Smothermon also stepped back from the script that is a common response to these Groundhog Day events. He didn’t speak of the danger of video games or rap music or other evils of the secular world.
Instead, he spoke about boys and their emotions and about what passes for masculinity in this country and asked for the focus to lie there.
“There’s a lot of problems we need to deal with as a nation and as a community,” Smothermon said, “and we’re not addressing those issues properly and we need to readdress them. We need to teach kids to handle situations differently, and we’re not doing it. It’s not working. It’s obvious it’s not working.
He went on: “It’s these young boys that are doing it, and as men, we need to address it. Men need to get involved, and we need to address this issue and put a stop to it. I mean, how many of these do we have to do?”
The preacher spoke the plain truth.
It’s young men who are shooting up schools, not young women. Most recently, in Nevada and now in New Mexico, they have been middle school boys whose actions come as a surprise to everyone.
Every school shooting has two necessary elements: the shooter and the gun. People don’t get shot without guns, and statistics confirm that households with guns have a higher risk for suicide and homicide. But the gun without the angry, sad or confused young man who thinks it’s his only option stays in the closet.
Mason Campbell, a devoted fan of rapper Eminem, discovered a different type of music a few months ago – R.E.M. He posted the band’s wrenching ballad “Everybody Hurts” on his Instagram account and said “this really spoke to me.”

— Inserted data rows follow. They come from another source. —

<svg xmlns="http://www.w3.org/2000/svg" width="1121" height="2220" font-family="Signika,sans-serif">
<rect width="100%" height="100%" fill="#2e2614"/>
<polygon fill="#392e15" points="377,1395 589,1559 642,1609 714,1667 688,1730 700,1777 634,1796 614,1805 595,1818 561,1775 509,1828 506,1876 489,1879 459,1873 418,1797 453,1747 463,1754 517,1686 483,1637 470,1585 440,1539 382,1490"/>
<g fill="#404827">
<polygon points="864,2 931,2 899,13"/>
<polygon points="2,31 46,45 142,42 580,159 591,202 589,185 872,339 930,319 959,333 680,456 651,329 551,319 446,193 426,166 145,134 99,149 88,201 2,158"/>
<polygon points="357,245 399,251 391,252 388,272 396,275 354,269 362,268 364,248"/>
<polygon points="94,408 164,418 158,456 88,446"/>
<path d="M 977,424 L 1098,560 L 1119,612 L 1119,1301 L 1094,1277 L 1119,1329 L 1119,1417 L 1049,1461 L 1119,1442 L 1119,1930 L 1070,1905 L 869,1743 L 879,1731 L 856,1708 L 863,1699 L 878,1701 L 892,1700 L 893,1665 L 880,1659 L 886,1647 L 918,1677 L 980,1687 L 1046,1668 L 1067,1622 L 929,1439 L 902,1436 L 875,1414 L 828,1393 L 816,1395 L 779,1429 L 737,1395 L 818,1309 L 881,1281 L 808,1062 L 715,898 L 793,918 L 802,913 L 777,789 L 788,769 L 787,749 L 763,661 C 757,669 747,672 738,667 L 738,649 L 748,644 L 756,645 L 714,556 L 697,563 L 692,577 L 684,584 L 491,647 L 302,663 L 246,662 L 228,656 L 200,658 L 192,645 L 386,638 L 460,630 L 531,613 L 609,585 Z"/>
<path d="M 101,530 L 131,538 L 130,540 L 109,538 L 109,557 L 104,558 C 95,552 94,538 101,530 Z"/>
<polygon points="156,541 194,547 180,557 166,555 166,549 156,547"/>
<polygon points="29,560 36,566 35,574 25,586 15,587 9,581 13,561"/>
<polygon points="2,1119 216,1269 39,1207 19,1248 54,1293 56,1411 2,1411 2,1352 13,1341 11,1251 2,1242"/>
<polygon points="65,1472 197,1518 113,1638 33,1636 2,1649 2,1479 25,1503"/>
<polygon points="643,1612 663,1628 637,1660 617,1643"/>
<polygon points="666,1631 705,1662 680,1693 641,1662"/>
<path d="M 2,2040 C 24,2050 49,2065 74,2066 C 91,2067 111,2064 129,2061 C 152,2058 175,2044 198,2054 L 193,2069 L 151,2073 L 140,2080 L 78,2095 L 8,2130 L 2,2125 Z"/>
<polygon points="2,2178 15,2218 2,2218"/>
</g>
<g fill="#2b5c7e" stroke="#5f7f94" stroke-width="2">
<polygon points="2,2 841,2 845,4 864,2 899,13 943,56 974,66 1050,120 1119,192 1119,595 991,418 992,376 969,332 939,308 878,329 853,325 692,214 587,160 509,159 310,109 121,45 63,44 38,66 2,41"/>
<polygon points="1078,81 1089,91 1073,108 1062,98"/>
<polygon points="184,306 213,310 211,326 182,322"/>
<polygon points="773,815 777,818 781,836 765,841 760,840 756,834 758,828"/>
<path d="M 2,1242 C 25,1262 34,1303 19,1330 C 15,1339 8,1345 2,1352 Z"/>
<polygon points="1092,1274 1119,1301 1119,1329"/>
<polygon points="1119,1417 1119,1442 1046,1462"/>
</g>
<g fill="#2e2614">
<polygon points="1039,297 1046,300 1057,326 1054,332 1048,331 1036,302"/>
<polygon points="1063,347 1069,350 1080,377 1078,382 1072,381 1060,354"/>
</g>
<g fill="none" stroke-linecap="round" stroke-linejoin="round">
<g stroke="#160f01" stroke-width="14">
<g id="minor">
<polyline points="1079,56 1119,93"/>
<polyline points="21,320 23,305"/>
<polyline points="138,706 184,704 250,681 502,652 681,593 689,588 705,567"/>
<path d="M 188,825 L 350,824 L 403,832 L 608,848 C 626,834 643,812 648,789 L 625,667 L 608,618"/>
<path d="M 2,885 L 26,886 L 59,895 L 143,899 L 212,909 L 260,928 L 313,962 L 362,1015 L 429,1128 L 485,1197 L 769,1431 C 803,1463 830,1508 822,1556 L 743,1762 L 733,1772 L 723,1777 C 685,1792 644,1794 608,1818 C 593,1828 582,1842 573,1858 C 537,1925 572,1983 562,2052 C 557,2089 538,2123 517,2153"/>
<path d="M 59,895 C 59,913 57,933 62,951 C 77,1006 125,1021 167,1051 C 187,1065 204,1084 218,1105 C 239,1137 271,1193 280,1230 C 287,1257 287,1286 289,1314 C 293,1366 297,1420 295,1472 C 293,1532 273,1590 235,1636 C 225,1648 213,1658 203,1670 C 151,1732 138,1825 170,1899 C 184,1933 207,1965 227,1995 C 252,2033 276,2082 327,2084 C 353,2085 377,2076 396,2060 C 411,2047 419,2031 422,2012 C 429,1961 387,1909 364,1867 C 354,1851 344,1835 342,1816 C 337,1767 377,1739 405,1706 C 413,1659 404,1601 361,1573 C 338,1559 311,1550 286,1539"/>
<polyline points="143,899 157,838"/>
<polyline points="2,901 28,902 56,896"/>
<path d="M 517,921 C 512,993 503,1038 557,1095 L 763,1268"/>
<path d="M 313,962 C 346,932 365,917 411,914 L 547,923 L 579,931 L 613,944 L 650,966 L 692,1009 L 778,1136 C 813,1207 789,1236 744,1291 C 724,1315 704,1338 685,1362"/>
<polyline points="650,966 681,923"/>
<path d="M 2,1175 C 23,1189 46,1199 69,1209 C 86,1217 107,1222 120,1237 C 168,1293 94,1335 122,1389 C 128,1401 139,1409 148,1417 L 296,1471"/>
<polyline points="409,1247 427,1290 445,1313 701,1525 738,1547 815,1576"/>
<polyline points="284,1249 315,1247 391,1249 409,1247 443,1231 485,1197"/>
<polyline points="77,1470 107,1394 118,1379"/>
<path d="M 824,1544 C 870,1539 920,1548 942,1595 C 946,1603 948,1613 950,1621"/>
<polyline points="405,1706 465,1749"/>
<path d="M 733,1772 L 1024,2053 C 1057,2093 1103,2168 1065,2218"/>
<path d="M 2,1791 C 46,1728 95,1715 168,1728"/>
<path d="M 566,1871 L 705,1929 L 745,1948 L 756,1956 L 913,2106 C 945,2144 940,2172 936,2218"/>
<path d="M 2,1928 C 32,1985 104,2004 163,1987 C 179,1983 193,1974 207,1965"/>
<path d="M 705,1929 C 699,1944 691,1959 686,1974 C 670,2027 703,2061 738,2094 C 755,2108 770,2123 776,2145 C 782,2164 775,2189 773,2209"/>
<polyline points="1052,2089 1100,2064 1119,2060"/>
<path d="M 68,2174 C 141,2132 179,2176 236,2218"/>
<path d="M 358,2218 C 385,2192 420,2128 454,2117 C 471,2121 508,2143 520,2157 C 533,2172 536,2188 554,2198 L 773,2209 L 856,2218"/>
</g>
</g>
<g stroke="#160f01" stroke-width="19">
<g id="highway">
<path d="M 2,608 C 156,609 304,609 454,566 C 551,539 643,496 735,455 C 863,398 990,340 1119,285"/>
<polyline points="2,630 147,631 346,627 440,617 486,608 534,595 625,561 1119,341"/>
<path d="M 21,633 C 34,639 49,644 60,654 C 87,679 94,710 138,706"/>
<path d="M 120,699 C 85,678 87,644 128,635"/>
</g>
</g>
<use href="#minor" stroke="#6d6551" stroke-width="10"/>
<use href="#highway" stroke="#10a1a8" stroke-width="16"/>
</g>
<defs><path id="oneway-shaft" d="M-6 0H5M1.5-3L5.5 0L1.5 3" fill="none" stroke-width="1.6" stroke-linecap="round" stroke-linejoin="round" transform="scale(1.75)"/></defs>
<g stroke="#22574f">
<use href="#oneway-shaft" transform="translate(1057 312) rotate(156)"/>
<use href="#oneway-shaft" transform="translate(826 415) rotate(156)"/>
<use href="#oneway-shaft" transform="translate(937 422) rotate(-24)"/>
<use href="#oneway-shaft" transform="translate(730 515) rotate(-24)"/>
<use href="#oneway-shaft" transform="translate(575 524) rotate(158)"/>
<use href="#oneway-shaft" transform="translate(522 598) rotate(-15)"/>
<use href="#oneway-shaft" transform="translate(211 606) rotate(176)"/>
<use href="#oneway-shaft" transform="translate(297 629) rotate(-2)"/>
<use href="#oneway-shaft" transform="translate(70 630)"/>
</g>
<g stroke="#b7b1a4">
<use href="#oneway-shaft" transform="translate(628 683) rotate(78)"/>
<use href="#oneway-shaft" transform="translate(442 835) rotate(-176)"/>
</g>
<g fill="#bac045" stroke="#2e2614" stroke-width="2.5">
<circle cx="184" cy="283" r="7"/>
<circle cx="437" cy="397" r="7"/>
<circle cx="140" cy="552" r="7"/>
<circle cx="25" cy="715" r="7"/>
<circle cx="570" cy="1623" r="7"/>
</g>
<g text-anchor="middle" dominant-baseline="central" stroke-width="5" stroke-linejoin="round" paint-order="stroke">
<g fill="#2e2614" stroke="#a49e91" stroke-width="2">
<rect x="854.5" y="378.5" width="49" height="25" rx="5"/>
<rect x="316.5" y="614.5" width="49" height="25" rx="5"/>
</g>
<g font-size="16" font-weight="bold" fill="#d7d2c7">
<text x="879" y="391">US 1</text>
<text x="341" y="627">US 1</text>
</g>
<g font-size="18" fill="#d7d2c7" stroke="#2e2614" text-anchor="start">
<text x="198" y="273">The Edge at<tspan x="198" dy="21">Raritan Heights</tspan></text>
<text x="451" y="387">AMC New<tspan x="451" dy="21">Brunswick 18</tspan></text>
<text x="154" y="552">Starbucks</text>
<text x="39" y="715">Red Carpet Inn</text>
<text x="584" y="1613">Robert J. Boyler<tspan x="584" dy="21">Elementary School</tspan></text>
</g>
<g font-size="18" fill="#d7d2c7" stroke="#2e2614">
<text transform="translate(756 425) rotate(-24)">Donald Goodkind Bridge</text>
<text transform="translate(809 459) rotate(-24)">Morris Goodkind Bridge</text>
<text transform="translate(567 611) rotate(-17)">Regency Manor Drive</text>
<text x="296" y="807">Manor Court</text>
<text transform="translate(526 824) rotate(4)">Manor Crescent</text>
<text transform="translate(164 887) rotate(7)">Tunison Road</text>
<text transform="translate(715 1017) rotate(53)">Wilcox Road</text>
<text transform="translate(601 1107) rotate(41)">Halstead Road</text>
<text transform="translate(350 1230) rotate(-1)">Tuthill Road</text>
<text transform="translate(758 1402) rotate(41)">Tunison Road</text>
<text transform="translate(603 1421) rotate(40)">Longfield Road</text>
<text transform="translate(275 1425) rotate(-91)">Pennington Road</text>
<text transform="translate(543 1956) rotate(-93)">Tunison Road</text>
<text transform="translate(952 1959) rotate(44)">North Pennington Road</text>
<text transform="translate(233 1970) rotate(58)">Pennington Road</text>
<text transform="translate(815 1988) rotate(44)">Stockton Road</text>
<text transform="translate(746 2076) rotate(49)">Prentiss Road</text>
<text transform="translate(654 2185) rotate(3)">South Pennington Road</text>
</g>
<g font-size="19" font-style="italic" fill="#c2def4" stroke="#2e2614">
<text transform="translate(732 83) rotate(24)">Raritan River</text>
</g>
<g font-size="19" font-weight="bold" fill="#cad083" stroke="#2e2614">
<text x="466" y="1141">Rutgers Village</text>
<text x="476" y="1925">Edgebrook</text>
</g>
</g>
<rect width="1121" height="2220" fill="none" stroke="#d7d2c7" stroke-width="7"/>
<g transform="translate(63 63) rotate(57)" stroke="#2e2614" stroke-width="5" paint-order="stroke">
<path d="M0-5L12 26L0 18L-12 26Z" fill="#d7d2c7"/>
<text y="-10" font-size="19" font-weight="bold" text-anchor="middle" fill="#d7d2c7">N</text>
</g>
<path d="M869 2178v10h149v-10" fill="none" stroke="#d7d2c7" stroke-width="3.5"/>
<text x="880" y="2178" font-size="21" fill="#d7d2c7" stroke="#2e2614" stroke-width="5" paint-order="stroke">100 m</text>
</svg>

Anger, sadness, loneliness, confusion, alienation, frustration. Everybody hurts. In middle school and high school, that hurt can feel especially crushing.
And Smothermon is right when he says boys don’t have good models for what to do with those feelings. They do have good role models for how to shoot guns.
Roswell, on the map mostly for space aliens before the Berrendo shooting, has the chance to change its legacy. It can become the place where people responded to a school shooting with intelligence, nuance and grace and where they took the time to recognize, understand and work to soften the swirling emotions that bring a young man’s finger to the trigger.